Source records
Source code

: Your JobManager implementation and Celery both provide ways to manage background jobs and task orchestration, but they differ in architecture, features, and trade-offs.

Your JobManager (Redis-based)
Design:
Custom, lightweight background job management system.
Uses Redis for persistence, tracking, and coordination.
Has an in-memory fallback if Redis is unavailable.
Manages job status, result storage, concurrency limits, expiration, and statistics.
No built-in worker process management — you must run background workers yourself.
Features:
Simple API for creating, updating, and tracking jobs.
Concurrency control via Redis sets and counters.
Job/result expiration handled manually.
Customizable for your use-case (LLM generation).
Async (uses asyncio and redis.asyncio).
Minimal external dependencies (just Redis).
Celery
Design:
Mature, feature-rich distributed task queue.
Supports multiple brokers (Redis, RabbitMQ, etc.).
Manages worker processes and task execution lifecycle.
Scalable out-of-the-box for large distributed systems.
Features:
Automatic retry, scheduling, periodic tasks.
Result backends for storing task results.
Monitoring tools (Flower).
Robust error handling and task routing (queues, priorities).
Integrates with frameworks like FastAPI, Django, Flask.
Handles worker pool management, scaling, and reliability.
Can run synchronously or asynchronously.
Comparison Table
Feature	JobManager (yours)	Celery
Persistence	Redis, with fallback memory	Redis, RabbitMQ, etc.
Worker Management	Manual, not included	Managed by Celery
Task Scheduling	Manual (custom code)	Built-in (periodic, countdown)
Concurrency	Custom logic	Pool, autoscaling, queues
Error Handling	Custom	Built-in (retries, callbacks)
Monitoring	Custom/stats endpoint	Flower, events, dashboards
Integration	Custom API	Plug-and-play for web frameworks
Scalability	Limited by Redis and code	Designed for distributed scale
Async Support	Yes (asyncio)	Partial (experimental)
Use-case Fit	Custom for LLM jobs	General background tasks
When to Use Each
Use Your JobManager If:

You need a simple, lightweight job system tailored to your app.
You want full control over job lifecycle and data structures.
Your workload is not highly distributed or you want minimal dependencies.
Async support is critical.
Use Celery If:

▸ What the task requires: The expected response reproduces all of the data precisely.

▸ Response area:
Source code

: Your JobManager implementation and Celery both provide ways to manage background jobs and task orchestration, but they differ in architecture, features, and trade-offs.

Your JobManager (Redis-based)
Design:
Custom, lightweight background job management system.
Uses Redis for persistence, tracking, and coordination.
Has an in-memory fallback if Redis is unavailable.
Manages job status, result storage, concurrency limits, expiration, and statistics.
No built-in worker process management — you must run background workers yourself.
Features:
Simple API for creating, updating, and tracking jobs.
Concurrency control via Redis sets and counters.
Job/result expiration handled manually.
Customizable for your use-case (LLM generation).
Async (uses asyncio and redis.asyncio).
Minimal external dependencies (just Redis).
Celery
Design:
Mature, feature-rich distributed task queue.
Supports multiple brokers (Redis, RabbitMQ, etc.).
Manages worker processes and task execution lifecycle.
Scalable out-of-the-box for large distributed systems.
Features:
Automatic retry, scheduling, periodic tasks.
Result backends for storing task results.
Monitoring tools (Flower).
Robust error handling and task routing (queues, priorities).
Integrates with frameworks like FastAPI, Django, Flask.
Handles worker pool management, scaling, and reliability.
Can run synchronously or asynchronously.
Comparison Table
Feature	JobManager (yours)	Celery
Persistence	Redis, with fallback memory	Redis, RabbitMQ, etc.
Worker Management	Manual, not included	Managed by Celery
Task Scheduling	Manual (custom code)	Built-in (periodic, countdown)
Concurrency	Custom logic	Pool, autoscaling, queues
Error Handling	Custom	Built-in (retries, callbacks)
Monitoring	Custom/stats endpoint	Flower, events, dashboards
Integration	Custom API	Plug-and-play for web frameworks
Scalability	Limited by Redis and code	Designed for distributed scale
Async Support	Yes (asyncio)	Partial (experimental)
Use-case Fit	Custom for LLM jobs	General background tasks
When to Use Each
Use Your JobManager If:

You need a simple, lightweight job system tailored to your app.
You want full control over job lifecycle and data structures.
Your workload is not highly distributed or you want minimal dependencies.
Async support is critical.
Use Celery If:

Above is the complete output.